岡山大学,名古屋大学,東京大学の共同研究グループは,神経活動の「オフ」と「オン」を光でスイッチできる人工タンパク質を創成することに世界で初めて成功した(ニュースリリース)。
ヒトの脳には1000億個を超える数の神経細胞が存在しており,記憶・睡眠・運動などを司る神経活動が成り立っている。神経活動は,細胞内外へと電荷を帯びたイオンが移動し電気が流れることで発生する。例えば,正電荷を帯びたイオンが細胞外から細胞内へと流入することで神経活動は「オン」になり,一方で,負電荷を帯びたイオンが細胞内へと流入することで神経活動は「オフ」になる。
最近,細胞内へのイオンの流れを制御する光感受性のタンパク質を用いて,神経活動を光で操作する技術(光遺伝学)が開発され,脳神経活動の全容の理解が進められている。これまで,神経活動を「オン」にするタイプのタンパク質は数多く開発されてきたが,一方で,神経活動を「オフ」にするタイプのタンパク質の開発は進んでおらず,自由自在に神経活動を操作するための技術的な障害となっていた。

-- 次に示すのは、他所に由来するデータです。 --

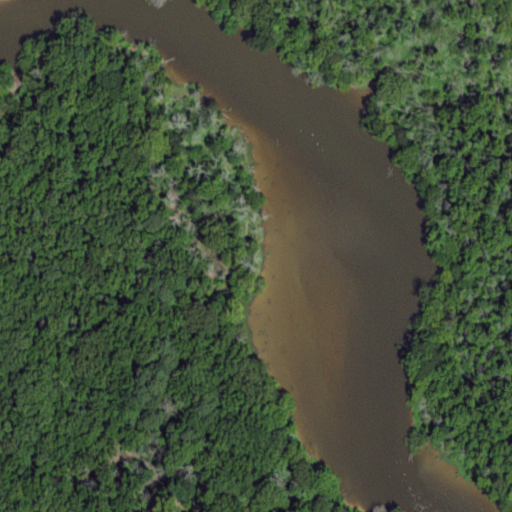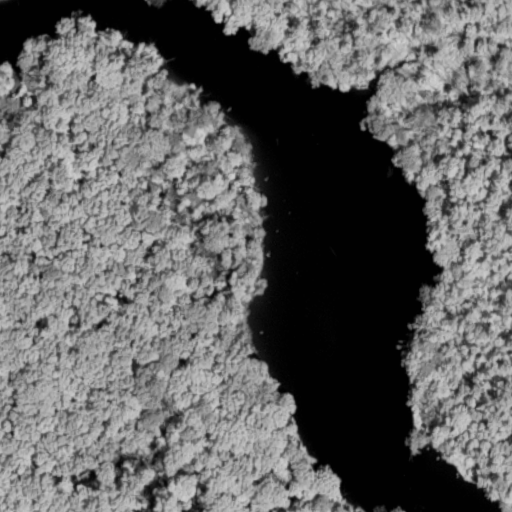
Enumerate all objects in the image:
river: (349, 165)
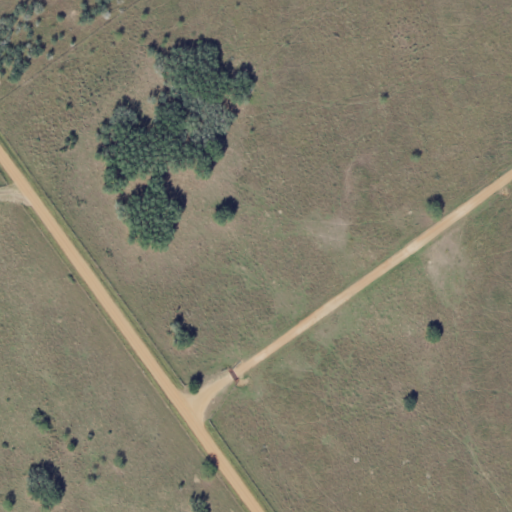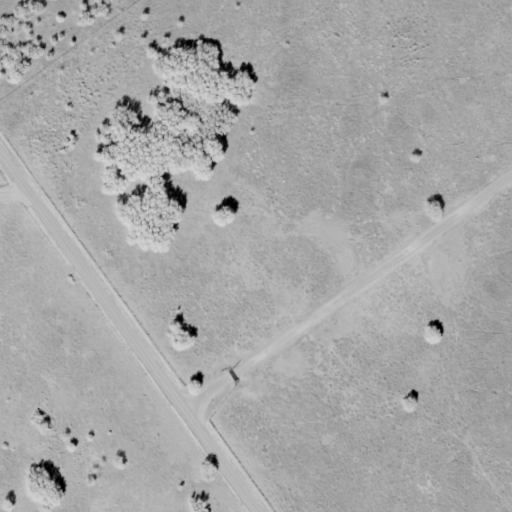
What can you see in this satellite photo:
road: (133, 328)
road: (364, 336)
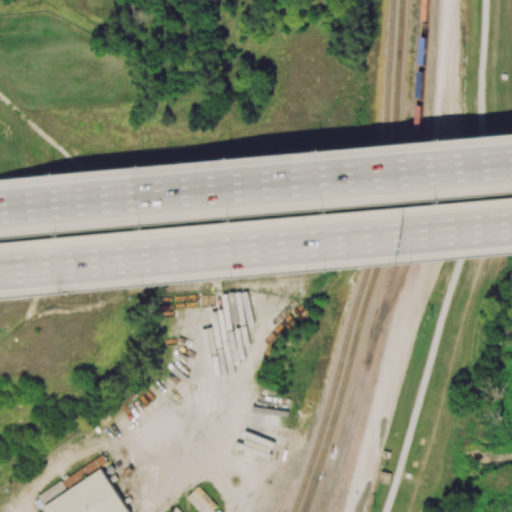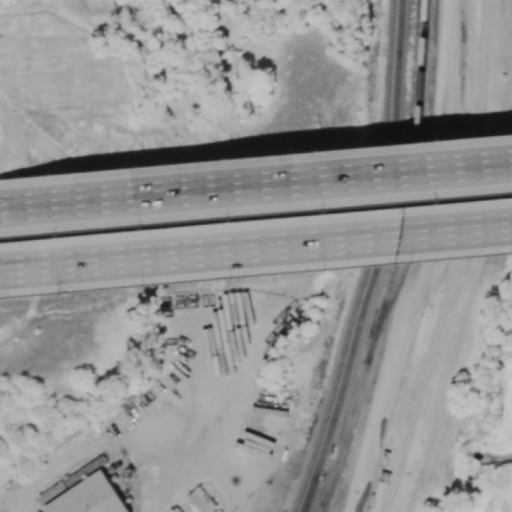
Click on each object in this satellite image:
railway: (426, 129)
street lamp: (442, 139)
street lamp: (321, 150)
street lamp: (231, 158)
street lamp: (142, 165)
street lamp: (53, 174)
road: (256, 189)
street lamp: (436, 200)
street lamp: (437, 204)
street lamp: (325, 210)
street lamp: (325, 214)
street lamp: (236, 218)
street lamp: (237, 222)
street lamp: (147, 226)
street lamp: (148, 230)
street lamp: (58, 233)
street lamp: (59, 238)
road: (256, 248)
road: (455, 259)
railway: (365, 260)
railway: (375, 260)
railway: (393, 260)
street lamp: (415, 263)
street lamp: (330, 272)
street lamp: (241, 279)
street lamp: (152, 287)
street lamp: (63, 294)
railway: (388, 305)
railway: (372, 385)
building: (84, 492)
railway: (312, 493)
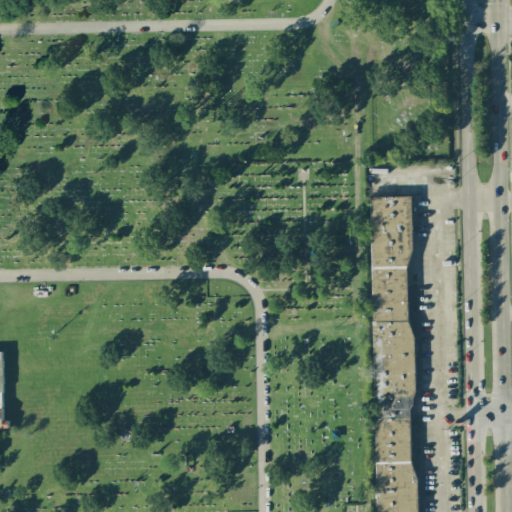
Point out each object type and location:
road: (487, 19)
road: (170, 28)
road: (464, 99)
road: (504, 101)
road: (505, 199)
road: (451, 200)
road: (483, 200)
road: (497, 205)
park: (198, 244)
road: (239, 276)
road: (504, 312)
road: (437, 324)
building: (392, 354)
building: (392, 354)
road: (470, 355)
building: (1, 392)
building: (1, 394)
road: (455, 411)
road: (485, 411)
road: (505, 412)
road: (500, 461)
road: (507, 487)
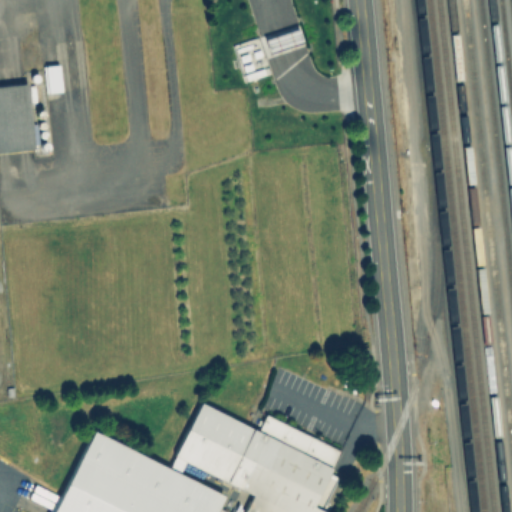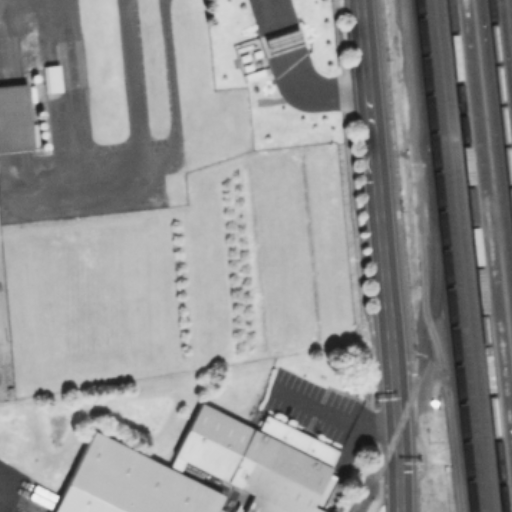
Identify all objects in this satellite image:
railway: (510, 10)
road: (272, 13)
road: (280, 40)
building: (281, 40)
railway: (506, 55)
building: (249, 58)
building: (50, 78)
road: (170, 87)
road: (311, 97)
railway: (500, 103)
building: (13, 118)
railway: (496, 149)
road: (111, 170)
railway: (487, 224)
road: (381, 255)
railway: (443, 255)
railway: (454, 256)
railway: (465, 256)
railway: (476, 256)
railway: (426, 335)
road: (316, 404)
road: (377, 420)
road: (350, 447)
building: (200, 469)
building: (203, 470)
railway: (363, 494)
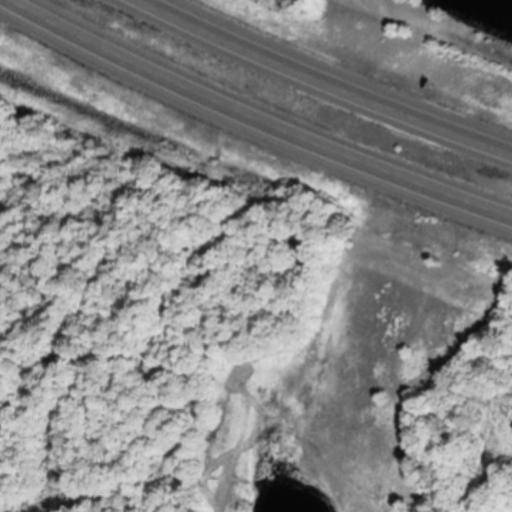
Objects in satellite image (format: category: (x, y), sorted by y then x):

生物の細胞膜には,光によって活動するレチナールタンパク質が存在する。研究グループは,単細胞藻類から見つかったレチナールタンパク質のアニオンチャネルロドプシン2(ACR2)に注目した。ACR2の中央部に存在する4つのアミノ酸残基に,異なるアミノ酸を導入した人工分子をヒト由来の培養細胞で合成し,性質を詳細に調べた。

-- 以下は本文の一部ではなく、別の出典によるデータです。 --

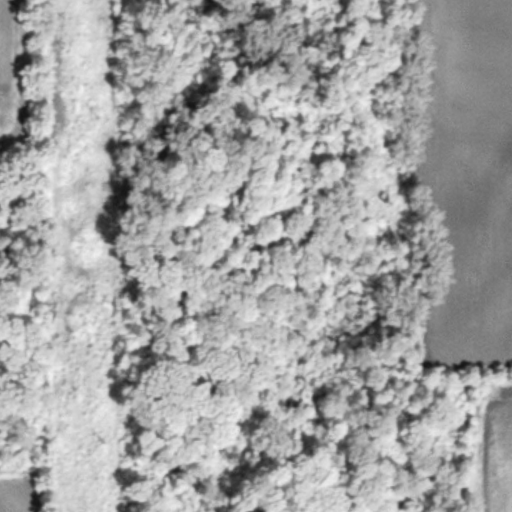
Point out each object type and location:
power tower: (100, 108)
power tower: (103, 434)
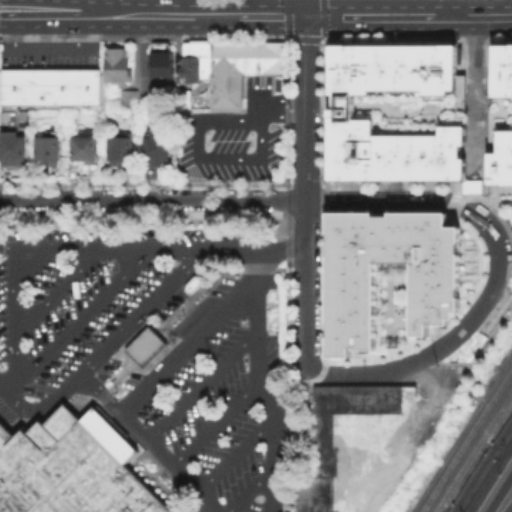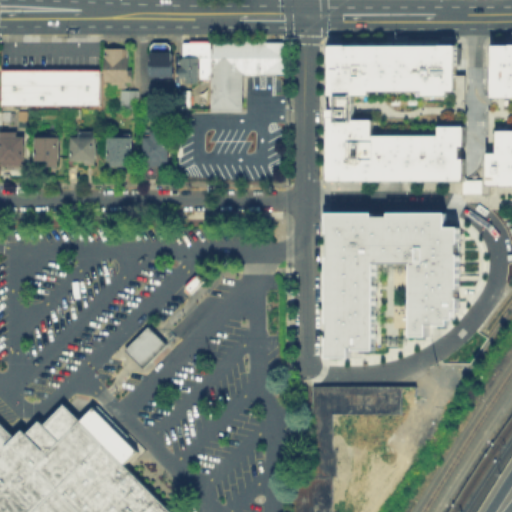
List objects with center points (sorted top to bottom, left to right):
road: (305, 6)
road: (102, 7)
road: (71, 13)
road: (272, 13)
traffic signals: (305, 13)
road: (389, 13)
road: (191, 14)
road: (492, 14)
road: (72, 26)
road: (460, 43)
road: (43, 48)
parking lot: (48, 54)
building: (158, 58)
building: (160, 58)
building: (195, 60)
building: (116, 61)
building: (115, 64)
building: (229, 66)
building: (237, 69)
building: (501, 70)
building: (48, 84)
building: (49, 86)
road: (462, 90)
road: (478, 90)
road: (502, 90)
road: (473, 91)
building: (129, 96)
building: (182, 96)
building: (128, 97)
road: (484, 102)
road: (481, 103)
road: (304, 105)
road: (460, 105)
building: (395, 112)
building: (395, 112)
parking lot: (420, 112)
building: (420, 112)
building: (420, 112)
building: (390, 113)
building: (499, 115)
building: (499, 115)
road: (462, 122)
road: (474, 122)
road: (510, 123)
road: (479, 126)
parking lot: (232, 135)
building: (44, 144)
building: (10, 146)
building: (79, 146)
building: (82, 146)
building: (11, 147)
building: (116, 147)
building: (153, 147)
building: (155, 147)
building: (46, 148)
building: (119, 150)
building: (501, 159)
road: (423, 168)
building: (471, 185)
road: (395, 191)
road: (470, 195)
road: (152, 199)
road: (373, 199)
road: (476, 199)
road: (6, 247)
road: (104, 248)
road: (227, 248)
road: (281, 248)
building: (388, 269)
building: (387, 271)
parking lot: (41, 274)
building: (193, 282)
road: (303, 284)
road: (57, 288)
parking lot: (64, 303)
road: (12, 315)
road: (80, 315)
parking lot: (6, 317)
road: (460, 329)
parking lot: (87, 332)
road: (187, 344)
building: (145, 345)
building: (144, 346)
road: (103, 347)
parking lot: (153, 353)
parking lot: (189, 369)
road: (258, 380)
road: (199, 385)
road: (9, 386)
parking lot: (205, 403)
building: (344, 411)
road: (214, 422)
parking lot: (229, 432)
railway: (464, 439)
road: (146, 442)
road: (470, 448)
road: (234, 456)
railway: (479, 463)
building: (70, 467)
building: (71, 467)
railway: (486, 473)
parking lot: (238, 475)
road: (250, 491)
road: (500, 493)
parking lot: (251, 505)
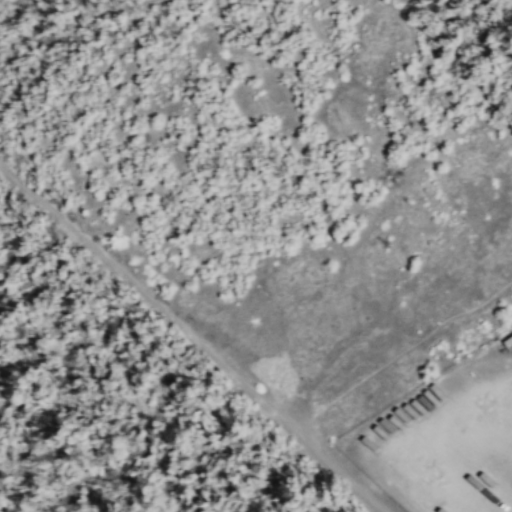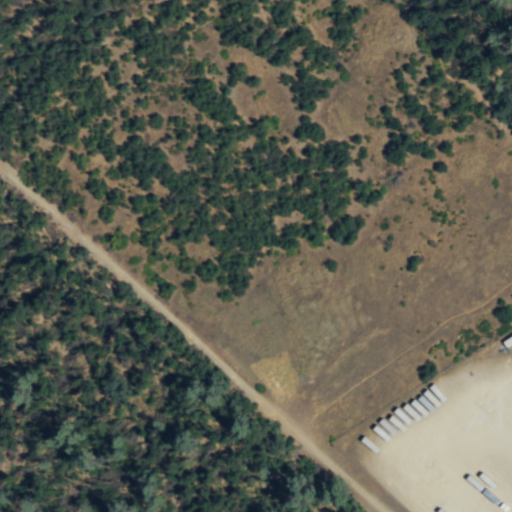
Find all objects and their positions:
road: (193, 339)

人工分子に緑色の光を当てると,細胞外から細胞内への塩化物イオンの流入を長時間引き起こすことが分かった。次に<赤色の光を当てると塩化物イオンの流入を瞬時に停止できることがわかり,イオンの流入と停止を切り替えることが可能な新しいタイプの光スイッチ分子の開発に世界で初めて成功した。
細胞内への塩化物イオンの流入は,神経活動を「オフ」にすることができ,その流入を停止することで神経活動を「オン」に戻すことができる。そのため,人工分子を用いることで,緑色と赤色で自由自在に神経活動の「オフ」と「オン」を切り替えることができる。

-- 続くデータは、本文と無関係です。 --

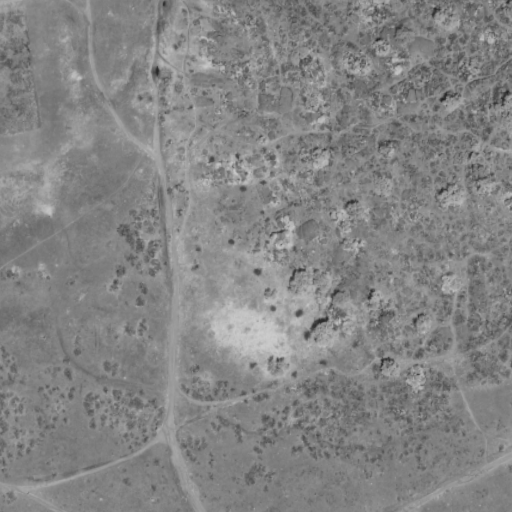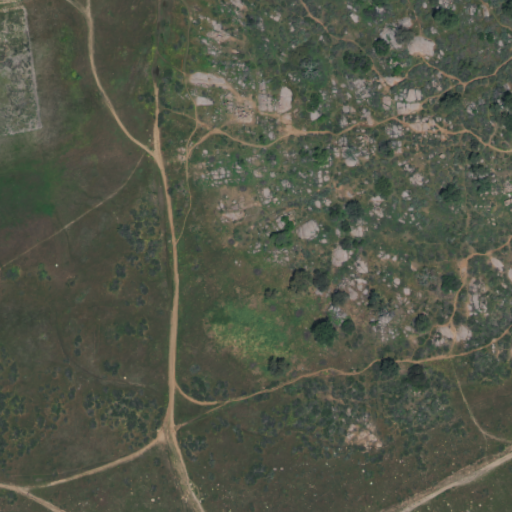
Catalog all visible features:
road: (163, 2)
road: (79, 488)
road: (18, 505)
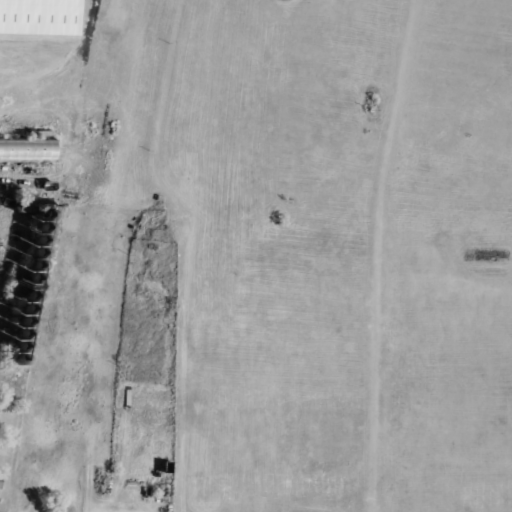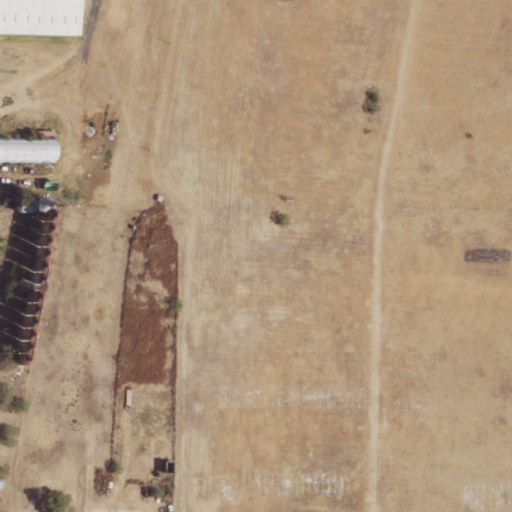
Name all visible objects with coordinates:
building: (37, 17)
building: (44, 18)
building: (24, 151)
railway: (106, 256)
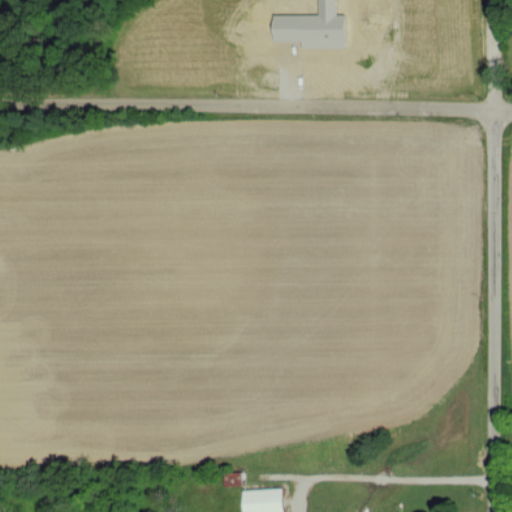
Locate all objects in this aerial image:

記憶・睡眠・運動などを司る神経活動は,ヒトにとって必要不可欠な働きであり,正常な働きが破綻してしまうと,記憶や睡眠障害などの疾患につながってしまう。研究グループは,この研究成果で開発した光スイッチ分子を用いて自由自在に神経活動を制御し,からだの中で神経活動がどのような役割を果たしているのかを調べることで,健康推進や疾患の治癒,新薬の創成につながるとしている。